Créée en 2002 dans un contexte de libéralisation
économique, elle compte plus de 300 membres dont 80
groupements et associations professionnels. Elle a essentiellement
pour rôle de mettre en place un dispositif d’accueil,
d’écoute et d’orientation vers les programmes d’appui
au secteur privé.
Société
civile
Une rencontre consultative a eu lieu le 22 mars 2005 à
Ouagadougou entre des membres de la société
civile burkinabè et l’organisme OSIWA. La rencontre
a servi de tremplin aux organisations de la société
civile burkinabè de voir dans quelle mesure elles pourraient
bénéficier de l’appui financier, matériel,
etc. de OSIWA. OSIWA (Open Society Initiative for West Africa)
fait partie d’un réseau mondial de fondations autonomes.

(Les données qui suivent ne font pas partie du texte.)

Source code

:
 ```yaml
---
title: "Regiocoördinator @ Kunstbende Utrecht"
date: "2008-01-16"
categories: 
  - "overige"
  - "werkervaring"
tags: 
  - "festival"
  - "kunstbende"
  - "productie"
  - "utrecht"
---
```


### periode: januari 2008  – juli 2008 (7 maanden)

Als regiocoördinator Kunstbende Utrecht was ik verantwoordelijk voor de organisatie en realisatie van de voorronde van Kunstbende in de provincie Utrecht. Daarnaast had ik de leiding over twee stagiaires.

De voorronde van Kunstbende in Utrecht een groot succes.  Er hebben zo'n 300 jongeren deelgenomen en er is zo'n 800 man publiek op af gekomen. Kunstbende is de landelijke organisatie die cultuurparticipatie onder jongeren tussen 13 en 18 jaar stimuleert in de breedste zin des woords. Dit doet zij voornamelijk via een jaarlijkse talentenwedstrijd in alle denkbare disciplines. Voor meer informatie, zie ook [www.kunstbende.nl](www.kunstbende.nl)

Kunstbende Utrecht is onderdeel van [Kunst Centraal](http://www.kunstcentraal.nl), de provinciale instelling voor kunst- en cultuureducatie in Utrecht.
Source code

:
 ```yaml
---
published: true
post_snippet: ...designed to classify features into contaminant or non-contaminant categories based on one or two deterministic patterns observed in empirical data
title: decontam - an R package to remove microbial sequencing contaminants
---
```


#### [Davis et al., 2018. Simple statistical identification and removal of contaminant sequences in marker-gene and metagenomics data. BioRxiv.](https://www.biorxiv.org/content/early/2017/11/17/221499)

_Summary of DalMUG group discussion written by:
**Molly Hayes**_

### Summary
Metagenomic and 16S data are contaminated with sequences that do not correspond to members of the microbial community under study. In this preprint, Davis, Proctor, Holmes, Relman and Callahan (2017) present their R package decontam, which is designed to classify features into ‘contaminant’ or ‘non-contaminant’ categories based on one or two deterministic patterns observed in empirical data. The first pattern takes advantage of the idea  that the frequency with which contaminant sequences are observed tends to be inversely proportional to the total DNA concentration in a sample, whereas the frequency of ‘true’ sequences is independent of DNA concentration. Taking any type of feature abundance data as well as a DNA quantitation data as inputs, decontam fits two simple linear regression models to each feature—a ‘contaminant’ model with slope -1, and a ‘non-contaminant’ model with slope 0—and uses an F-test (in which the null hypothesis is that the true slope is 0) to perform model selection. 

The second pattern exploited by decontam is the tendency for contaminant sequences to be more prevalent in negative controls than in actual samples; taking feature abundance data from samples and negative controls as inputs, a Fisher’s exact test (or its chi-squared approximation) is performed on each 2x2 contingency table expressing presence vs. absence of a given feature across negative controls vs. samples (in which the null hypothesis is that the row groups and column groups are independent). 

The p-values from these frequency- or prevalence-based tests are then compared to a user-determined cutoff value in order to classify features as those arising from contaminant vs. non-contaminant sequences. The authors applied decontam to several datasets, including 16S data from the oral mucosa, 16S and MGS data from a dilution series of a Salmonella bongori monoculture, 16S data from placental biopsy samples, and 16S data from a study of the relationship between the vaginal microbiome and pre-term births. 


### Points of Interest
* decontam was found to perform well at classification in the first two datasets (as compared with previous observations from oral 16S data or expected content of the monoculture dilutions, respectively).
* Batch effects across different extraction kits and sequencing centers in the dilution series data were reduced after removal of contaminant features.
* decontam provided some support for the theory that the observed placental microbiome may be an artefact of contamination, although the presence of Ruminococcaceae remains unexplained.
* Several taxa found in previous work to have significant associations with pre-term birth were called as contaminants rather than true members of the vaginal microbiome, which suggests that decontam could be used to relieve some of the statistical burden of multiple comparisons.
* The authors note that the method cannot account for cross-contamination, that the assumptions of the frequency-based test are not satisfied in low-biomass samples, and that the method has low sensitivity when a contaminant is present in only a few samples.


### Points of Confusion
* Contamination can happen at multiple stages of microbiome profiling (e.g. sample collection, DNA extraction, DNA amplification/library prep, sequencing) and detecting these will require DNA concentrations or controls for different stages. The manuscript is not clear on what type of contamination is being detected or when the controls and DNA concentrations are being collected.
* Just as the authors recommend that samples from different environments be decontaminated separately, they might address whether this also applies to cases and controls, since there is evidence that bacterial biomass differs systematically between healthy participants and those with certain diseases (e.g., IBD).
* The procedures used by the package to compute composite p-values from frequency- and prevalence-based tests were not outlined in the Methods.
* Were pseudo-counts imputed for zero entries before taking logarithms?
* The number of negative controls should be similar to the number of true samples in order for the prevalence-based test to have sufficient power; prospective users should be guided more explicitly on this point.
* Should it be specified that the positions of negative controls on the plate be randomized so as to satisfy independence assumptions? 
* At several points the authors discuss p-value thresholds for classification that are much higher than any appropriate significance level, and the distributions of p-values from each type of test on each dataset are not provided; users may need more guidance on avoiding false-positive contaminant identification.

Chaque année, OSIWA accorde des subventions à
hauteur de 10 millions de dollars à des organismes
travaillant dans le domaine des droits de l’homme (plus particulièrement,
l’émancipation des femmes sur les plans politiques
et économiques), la démocratie et la gouvernance,
les médias, les TIC, les réformes juridiques
et de la justice transitionnelle et le VIH/SIDA. OSIWA couvre
l’ensemble des pays membres de la CEDEAO ainsi que le Cameroun,
le Tchad et la Mauritanie. OSIWA apporte son soutien à
la création de sociétés ouvertes en Afrique
de l’Ouest marquées par la démocratie, la bonne
gouvernance, l’Etat de droit, les libertés essentielles
et une participation civique élargie. Le principal
objectif d’OSIWA est de soutenir des initiatives catalytiques
et innovatrices qui ajoutent de la valeur à la société
civile en Afrique de l’ouest. Halidou OUEDRAOGO, président
de l’UIDH, du MBDHP est membre du conseil d’administration
d’OSIWA.
Ministère
de la Défense
Un séminaire sur le renforcement du civisme au sein
des forces de défense et de sécurité
a pris fin le 18 mars 2005 au Camp Guillaume OUEDRAOGO. Du
14 au 18 mars des officiers et militaires du rang du Régiment
central des armées, de la gendarmerie, de la police
nationale et municipale, des eaux et forêts, de la garde
de sécurité pénitentiaire ont été
formés sur le civisme au sein des forces de défense
et de sécurité. Le séminaire qui a duré
5 jours a permis aux participants d’aborder plusieurs thèmes
tels la démocratie, l’historique des théories
et des pratiques, les fondements de l’Etat de droit, les rôles
de l’animateur, le rôle de l’armée en démocratie,
la forme et le contenu de l’éducation civique en régime
démocratique.
Ces thèmes ont été abordés avec
des officiers et sous officiers formateurs. Ils ont reçu
des communications (8) ayant trait aux approches de la fondation
Konrad Adenaur en matière d’éducation civique,
l’étude comparative entre instruction civique et animateur
civique, les droits et devoirs du citoyen. Au sortir de leur
séminaire de formation, les participants ont recommandé
l’organisation régulière de scènes d’animation
civique au sein des forces armées. Ils ont également
pris la résolution de disposer des séances d’éducation
et d’animation civiques dans leurs unités.